My mom is giving me her tank but its only a 20 gal.. and thats not gonna house a jack for sure.


----------



## Torpedo (Jan 23, 2006)

20g would be better than the 10g hes living in right now. its all i can do for him. hes too mean and too small to go in the big tanks. i dont want to take him back to the pet shop that let him get beat up in the first place. besides, their fish department hasnt made much progress since i went in there a month ago so he'd probably just get tore up again. if i dont find a home for him, the best he'll see is a 30g tank that i have some other fish in right now. theyre going to move to a 100g tank and i was planning on doing something colorful for the 30, but it might become a single jack tank.


----------



## Georgia Peach (Sep 23, 2005)

Tell ya what, let me get this tank and get it set up and if you still have him and are still wanting to give him away, Ill come get him. 
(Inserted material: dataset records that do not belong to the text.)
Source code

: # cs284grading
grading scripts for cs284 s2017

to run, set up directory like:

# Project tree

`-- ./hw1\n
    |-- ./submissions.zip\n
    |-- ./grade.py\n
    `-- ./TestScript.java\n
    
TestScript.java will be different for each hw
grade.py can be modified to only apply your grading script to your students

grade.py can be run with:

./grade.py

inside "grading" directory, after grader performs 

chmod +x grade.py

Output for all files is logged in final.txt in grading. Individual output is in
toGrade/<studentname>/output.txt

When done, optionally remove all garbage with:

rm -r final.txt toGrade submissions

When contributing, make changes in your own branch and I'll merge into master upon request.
He could live in that for a couple of months until I can get something bigger.

How big is he now??


----------



## Torpedo (Jan 23, 2006)

mmmm... id say about 3", maybe a little more. still just a pup. 

he's all healed up now and very active. Fins are completely grown back and youd never know he was barely alive just a month ago. ill try to get a picture for ya tonight.


----------



## Georgia Peach (Sep 23, 2005)

ok, cool.. hes still pretty small then.


----------



## Georgia Peach (Sep 23, 2005)

Updating you to let you know that Im going to pick up a tank tomorrow.. Hopefully I can take some water from an already cycled tank, and one of the cartridges from the filter and get the tank cycled pretty quickly.


----------



## Torpedo (Jan 23, 2006)

Sounds good, just let me know


----------



## Torpedo (Jan 23, 2006)

Here he is, all healed up and dining on some bloodworms. He doesnt stay still long, so its hard to get a good shot. especially with a cell phone! but he is VERY colorful in real life!


----------



## Georgia Peach (Sep 23, 2005)

oh, hes a beauty!! IM working on getting this tank cycled.. Hopefully I can get him next week! I dont know a thing about Warner Robins though so you may have to meet me someplace common.. LOL


----------



## Torpedo (Jan 23, 2006)

no problem. i can meet ya where ever.


----------



## Georgia Peach (Sep 23, 2005)

sent cha a PM


----------



## Georgia Peach (Sep 23, 2005)

Whats your schedule like on Thursday or Friday??


----------



## Torpedo (Jan 23, 2006)

wrote ya back... im going to the mountains this weekend. free all next week, though.


----------



## Georgia Peach (Sep 23, 2005)

were you feeding him anything besides bloodworms?? I cant get him to eat anything I have..


----------



## Torpedo (Jan 23, 2006)

he loooooooves bloodworms. but he also ate the Omega flakes that i feed all my fish as a staple. another of his favorites was the TetraCichlid small pellets. 

he may just be shy still.


----------



## Georgia Peach (Sep 23, 2005)

I guess he'll eat when he gets hungry enough.. LOL - he looks okay - fins are all spread and flared up!


----------